Dataset entries
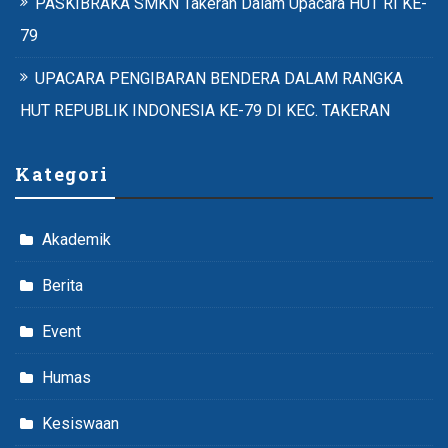
PASKIBRAKA SMKN Takeran Dalam Upacara HUT RI KE-
79
UPACARA PENGIBARAN BENDERA DALAM RANGKA
HUT REPUBLIK INDONESIA KE-79 DI KEC. TAKERAN
Kategori
Akademik
Berita
Event
Humas
Kesiswaan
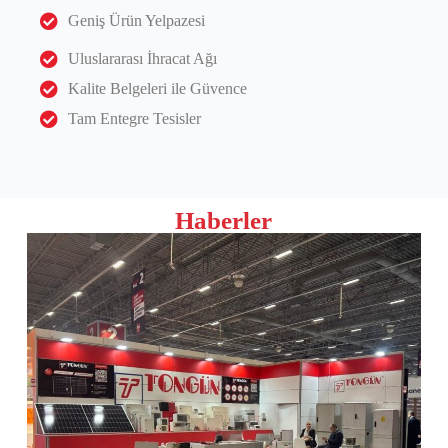
Geniş Ürün Yelpazesi
Uluslararası İhracat Ağı
Kalite Belgeleri ile Güvence
Tam Entegre Tesisler
Haberler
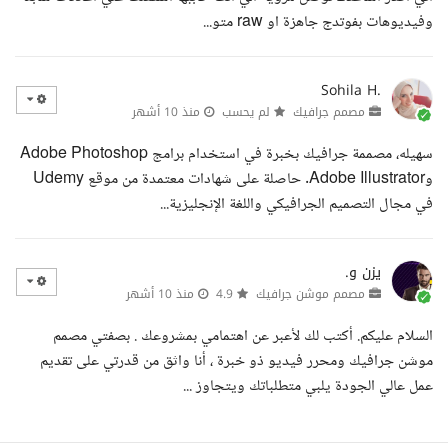
وفيديوهات بفوتدج جاهزة او raw متو...
Sohila H.
مصمم جرافيك
لم يحسب
منذ 10 أشهر
سهيله، مصممة جرافيك بخبرة في استخدام برامج Adobe Photoshop
وAdobe Illustrator. حاصلة على شهادات معتمدة من موقع Udemy
في مجال التصميم الجرافيكي واللغة الإنجليزية...
يزن و.
مصمم موشن جرافيك
4.9
منذ 10 أشهر
السلام عليكم. أكتب لك لأعبر عن اهتمامي بمشروعك . بصفتي مصمم
موشن جرافيك ومحرر فيديو ذو خبرة ، أنا واثق من قدرتي على تقديم
عمل عالي الجودة يلبي متطلباتك ويتجاوز ...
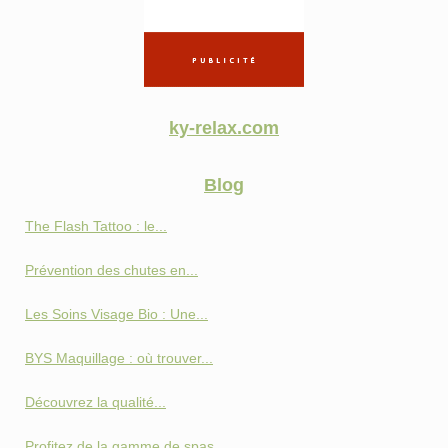
ky-relax.com
Blog
The Flash Tattoo : le...
Prévention des chutes en...
Les Soins Visage Bio : Une...
BYS Maquillage : où trouver...
Découvrez la qualité...
Profitez de la gamme de spas...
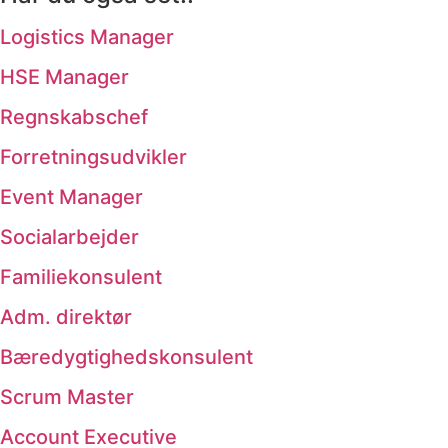
Logistics Manager
HSE Manager
Regnskabschef
Forretningsudvikler
Event Manager
Socialarbejder
Familiekonsulent
Adm. direktør
Bæredygtighedskonsulent
Scrum Master
Account Executive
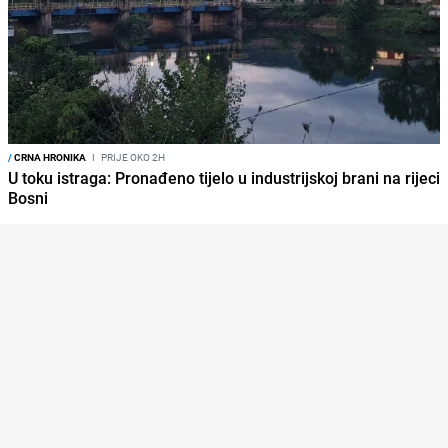
/
CRNA HRONIKA
I
PRIJE OKO 2H
U toku istraga: Pronađeno tijelo u industrijskoj brani na rijeci
Bosni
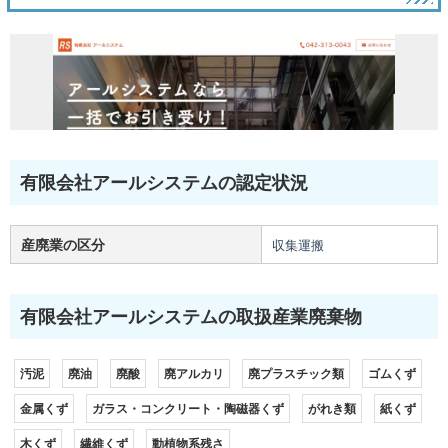
有限会社アールシステムの認定状況
産廃業の区分
収集運搬
有限会社アールシステムの取扱産業廃棄物
汚泥
廃油
廃酸
廃アルカリ
廃プラスチック類
ゴムくず
金属くず
ガラス・コンクリート・陶磁器くず
がれき類
紙くず
木くず
繊維くず
動植物系残さ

Instructions for the task:
Write out, word for word, the stretch of entries that begins at the line with "Geniş Ürün Yelpazesi" and ends at the line with "وAdobe Illustrator. حاصلة". Pictures do not belong in it.

Solution to this exercise:
Geniş Ürün Yelpazesi
Uluslararası İhracat Ağı
Kalite Belgeleri ile Güvence
Tam Entegre Tesisler
Haberler
وفيديوهات بفوتدج جاهزة او raw متو...
Sohila H.
مصمم جرافيك
لم يحسب
منذ 10 أشهر
سهيله، مصممة جرافيك بخبرة في استخدام برامج Adobe Photoshop
وAdobe Illustrator. حاصلة على شهادات معتمدة من موقع Udemy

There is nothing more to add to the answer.